Na minha opinião é realmente algo que pode vir a ser feito por vós mas que pergunto eu, será que compensa o trabalho versus distâncias percorridas, problemas mais tarde com garantias, etc... pois quem milagres faz hoje,amanhã já cá não está.

Será que já pensaram na instabilidade que isso está a desenvolver junto dos lojistas que neste momento estão a ver uns a fazerem milagres, e os outros que não querem cair no mesmo buraco e falir, já nem sabem o que fazer?

Acreditam que já existem lojistas a aplicar 5% de margem num aquário, ou até num termostato?Eu já vi.

O que acho é que devem de fazer sujestões em relação ao que gostariam ver a ser importado, os artigos que gostariam de encontrar e não encontram,etc.... O simples melhorar o ambiente e as condições versus aumento de mercado fará com que lentamente os preços baixem por todas as razões, entre elas aumento do puder negocial por parte de importadores e até de lojistas.


No caso das equipas de limpeza que gostariam de ver disponiveis em grupos para aquários de 100l, 200l, 400l, etc... eu posso dár uma ajuda nisso, é uma questão de eu ter uma reunião com a Luso Reef pois em tempos eles tinham esse tipo de kits de limpeza com um grupo de animais para tantos litros. Amanhã abordarei o assunto e direi alguma coisa, mas se for adiante é algo que puderão encontrar em qualquer loja que trabalhe com os produtos da Luso Reef ao mesmo preço.
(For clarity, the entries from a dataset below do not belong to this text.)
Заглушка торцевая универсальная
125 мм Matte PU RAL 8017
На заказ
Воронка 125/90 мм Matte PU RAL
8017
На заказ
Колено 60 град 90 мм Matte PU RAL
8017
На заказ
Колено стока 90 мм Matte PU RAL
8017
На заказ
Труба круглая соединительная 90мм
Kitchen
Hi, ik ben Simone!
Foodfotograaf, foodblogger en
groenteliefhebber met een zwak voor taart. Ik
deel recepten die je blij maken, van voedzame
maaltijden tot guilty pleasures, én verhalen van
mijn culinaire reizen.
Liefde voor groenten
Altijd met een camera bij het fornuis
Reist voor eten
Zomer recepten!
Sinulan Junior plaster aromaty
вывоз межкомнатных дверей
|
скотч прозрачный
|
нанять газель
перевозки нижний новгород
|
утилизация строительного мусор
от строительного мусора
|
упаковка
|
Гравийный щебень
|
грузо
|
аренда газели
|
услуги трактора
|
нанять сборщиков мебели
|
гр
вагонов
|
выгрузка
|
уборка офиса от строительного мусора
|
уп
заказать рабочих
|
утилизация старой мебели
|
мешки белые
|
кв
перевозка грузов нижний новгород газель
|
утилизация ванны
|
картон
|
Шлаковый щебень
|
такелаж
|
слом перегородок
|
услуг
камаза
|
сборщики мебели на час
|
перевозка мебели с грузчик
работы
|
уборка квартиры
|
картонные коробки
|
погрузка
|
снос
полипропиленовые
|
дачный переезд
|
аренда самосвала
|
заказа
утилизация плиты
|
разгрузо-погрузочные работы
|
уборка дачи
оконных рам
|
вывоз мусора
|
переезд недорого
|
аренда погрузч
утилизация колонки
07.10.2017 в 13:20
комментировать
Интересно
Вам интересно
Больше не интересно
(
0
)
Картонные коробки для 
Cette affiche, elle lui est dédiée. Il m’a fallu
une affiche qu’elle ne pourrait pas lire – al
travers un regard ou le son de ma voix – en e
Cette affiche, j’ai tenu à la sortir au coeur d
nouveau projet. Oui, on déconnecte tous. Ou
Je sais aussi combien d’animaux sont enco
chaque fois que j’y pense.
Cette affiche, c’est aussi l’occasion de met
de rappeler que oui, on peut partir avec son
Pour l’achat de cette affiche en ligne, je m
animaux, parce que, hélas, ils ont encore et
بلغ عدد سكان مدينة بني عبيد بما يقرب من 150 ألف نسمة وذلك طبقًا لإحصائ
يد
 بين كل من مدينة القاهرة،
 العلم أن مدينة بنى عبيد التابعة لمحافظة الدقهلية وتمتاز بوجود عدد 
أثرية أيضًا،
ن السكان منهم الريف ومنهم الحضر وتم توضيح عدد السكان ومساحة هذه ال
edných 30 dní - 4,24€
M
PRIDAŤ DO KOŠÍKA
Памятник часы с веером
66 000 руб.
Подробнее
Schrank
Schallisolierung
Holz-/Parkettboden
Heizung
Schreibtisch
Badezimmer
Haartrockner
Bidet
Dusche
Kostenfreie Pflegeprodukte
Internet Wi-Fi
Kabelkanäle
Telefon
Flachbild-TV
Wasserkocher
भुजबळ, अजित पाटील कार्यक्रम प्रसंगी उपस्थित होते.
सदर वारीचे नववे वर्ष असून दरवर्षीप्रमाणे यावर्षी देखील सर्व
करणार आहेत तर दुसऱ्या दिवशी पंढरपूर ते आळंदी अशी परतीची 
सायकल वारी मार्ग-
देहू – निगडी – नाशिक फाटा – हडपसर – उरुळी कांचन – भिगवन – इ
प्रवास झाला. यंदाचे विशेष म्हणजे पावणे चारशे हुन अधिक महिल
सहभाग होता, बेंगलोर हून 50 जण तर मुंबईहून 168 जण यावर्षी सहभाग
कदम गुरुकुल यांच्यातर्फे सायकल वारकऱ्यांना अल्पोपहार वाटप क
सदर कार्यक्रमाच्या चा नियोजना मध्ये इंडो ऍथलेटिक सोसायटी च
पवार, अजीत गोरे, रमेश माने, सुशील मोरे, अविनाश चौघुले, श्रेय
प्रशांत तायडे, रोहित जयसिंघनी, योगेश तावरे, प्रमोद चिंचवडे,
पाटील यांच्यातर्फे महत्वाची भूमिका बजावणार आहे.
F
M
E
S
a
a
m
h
Mas tenho ideia que os kits traziam vantagens ao nivel do preço médio de cada animal.

Penso que no que os importadores puderem ajudar tanto a lojistas como ao publico em geral, ajudaram, mas sempre dentro dos limites da ética.

----------


## Luis Rosa

Por acaso mandei um mail a perguntar isso a Luso Reef...  :Big Grin:  PAck's de equipas de limpeza, diga a sua litragem e terá x de cada espécie.  :Big Grin: 

 excelente ideia !!!  :Smile: 



 Cumps

----------


## Adolfo Pereira

a rocha viva e como u filtro e escumador, oxigena a agua e limpa  :Pracima:

----------


## Jose.Silva

eu votei RV

Claro ao preco que por aqui na madeira nas lojas a querem vender.

Cump.

Silva

----------


## Raul Silva Santos

Corais, peixes e outros vivos, sem dúvida. Importações directas (porque pesa na carteira).

Mas, também compreendo a posição dos logistas. Eles têm sido muito importantes para o desenvolvimento da aquariofilia marinha.

Abraços

----------


## Santos Dias

:SbSourire: Olá ,Na minha Optica o que existe num Aqua a ser comprado em conjunto é o proprio Aquario 5 paineis de Vidro sem isso não é possiivel adquirir agua ,(epero que compreendam o meu fraco raciocino ao responder a esta questão  :SbSourire:

----------